Cavendish Wins First Tour de France Stage in Five Years
LONDON (Dispatches) - Britain’s Mark Cavendish won his first stage at the Tour de France for five years in a thrilling sprint finish on stage four in Fougeres.
Cavendish, 36, rolled back the years as he finished ahead of Nacer Bouhanni and Jasper Philipsen.
Dutch rider Mathieu van der Poel kept the overall leader’s yellow jersey.
Cavendish’s victory came at the end of a race which featured a riders’ protest after Monday’s crash-affected stage three.
Geraint Thomas and 2020 runner-up Primoz Roglic were among those involved in crashes, and on Tuesday the peloton came to a halt for a minute shortly after the rollout from Redon, before beginning a go-slow ride for the first 10km.

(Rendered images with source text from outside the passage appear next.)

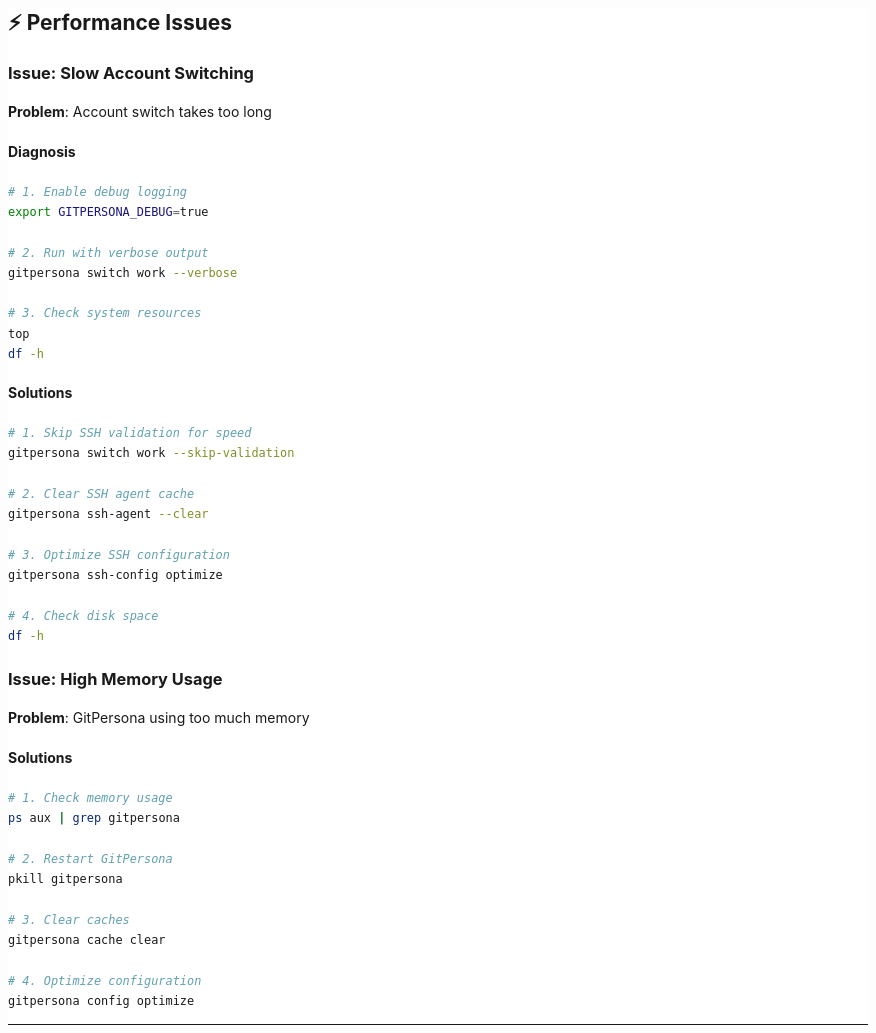 
## ⚡ **Performance Issues**

### **Issue: Slow Account Switching**

**Problem**: Account switch takes too long

#### **Diagnosis**
```bash
# 1. Enable debug logging
export GITPERSONA_DEBUG=true

# 2. Run with verbose output
gitpersona switch work --verbose

# 3. Check system resources
top
df -h
```

#### **Solutions**
```bash
# 1. Skip SSH validation for speed
gitpersona switch work --skip-validation

# 2. Clear SSH agent cache
gitpersona ssh-agent --clear

# 3. Optimize SSH configuration
gitpersona ssh-config optimize

# 4. Check disk space
df -h
```

### **Issue: High Memory Usage**

**Problem**: GitPersona using too much memory

#### **Solutions**
```bash
# 1. Check memory usage
ps aux | grep gitpersona

# 2. Restart GitPersona
pkill gitpersona

# 3. Clear caches
gitpersona cache clear

# 4. Optimize configuration
gitpersona config optimize
```

---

But on a Tour that has already featured some incredible stories, Cavendish’s resurgence, at a finish where he also won in 2015, will take some eclipsing.
A long battle with Epstein-Barr virus and a succession of injuries was followed by a diagnosis of clinical depression in 2018, and he did not register a single win in 2019 or 2020 leaving him without a team heading into this season.
However, he has repaid the faith placed in him by Deceuninck-Quick-Step boss Patrick Lefevere. Five wins during the season made him the ideal last-minute stand-in when Irishman Sam Bennett was ruled out through injury.
And the way in which the Manx rider collapsed in tears and was embraced by team-mates and rivals alike underlined the scale of his achievement, after a three-year absence from the race.